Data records
BEGIN
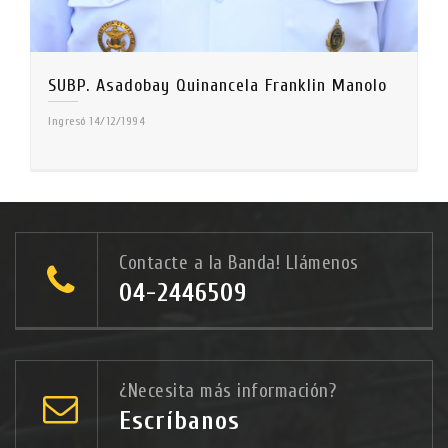
SUBP. Asadobay Quinancela Franklin Manolo
Ingresó 14/12/1994
Contacte a la Banda! Llámenos
04-2446509
¿Necesita más información?
Escríbanos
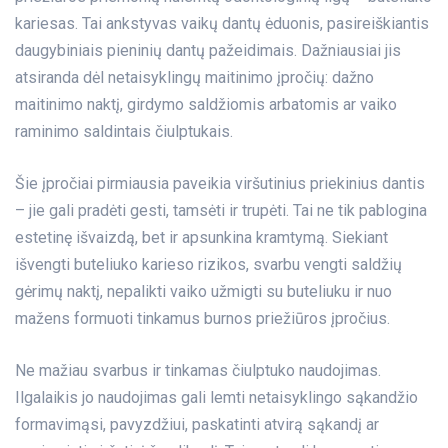
kariesas. Tai ankstyvas vaikų dantų ėduonis, pasireiškiantis
daugybiniais pieninių dantų pažeidimais. Dažniausiai jis
atsiranda dėl netaisyklingų maitinimo įpročių: dažno
maitinimo naktį, girdymo saldžiomis arbatomis ar vaiko
raminimo saldintais čiulptukais.
Šie įpročiai pirmiausia paveikia viršutinius priekinius dantis
– jie gali pradėti gesti, tamsėti ir trupėti. Tai ne tik pablogina
estetinę išvaizdą, bet ir apsunkina kramtymą. Siekiant
išvengti buteliuko karieso rizikos, svarbu vengti saldžių
gėrimų naktį, nepalikti vaiko užmigti su buteliuku ir nuo
mažens formuoti tinkamus burnos priežiūros įpročius.
Ne mažiau svarbus ir tinkamas čiulptuko naudojimas.
Ilgalaikis jo naudojimas gali lemti netaisyklingo sąkandžio
formavimąsi, pavyzdžiui, paskatinti atvirą sąkandį ar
END
:: TO-DO ITEM ::
The lines from the one containing "Šie įpročiai pirmiausia" through the last line of the records are to be transcribed exactly, with nothing else added.

:: TASK ANSWER ::
Šie įpročiai pirmiausia paveikia viršutinius priekinius dantis
– jie gali pradėti gesti, tamsėti ir trupėti. Tai ne tik pablogina
estetinę išvaizdą, bet ir apsunkina kramtymą. Siekiant
išvengti buteliuko karieso rizikos, svarbu vengti saldžių
gėrimų naktį, nepalikti vaiko užmigti su buteliuku ir nuo
mažens formuoti tinkamus burnos priežiūros įpročius.
Ne mažiau svarbus ir tinkamas čiulptuko naudojimas.
Ilgalaikis jo naudojimas gali lemti netaisyklingo sąkandžio
formavimąsi, pavyzdžiui, paskatinti atvirą sąkandį ar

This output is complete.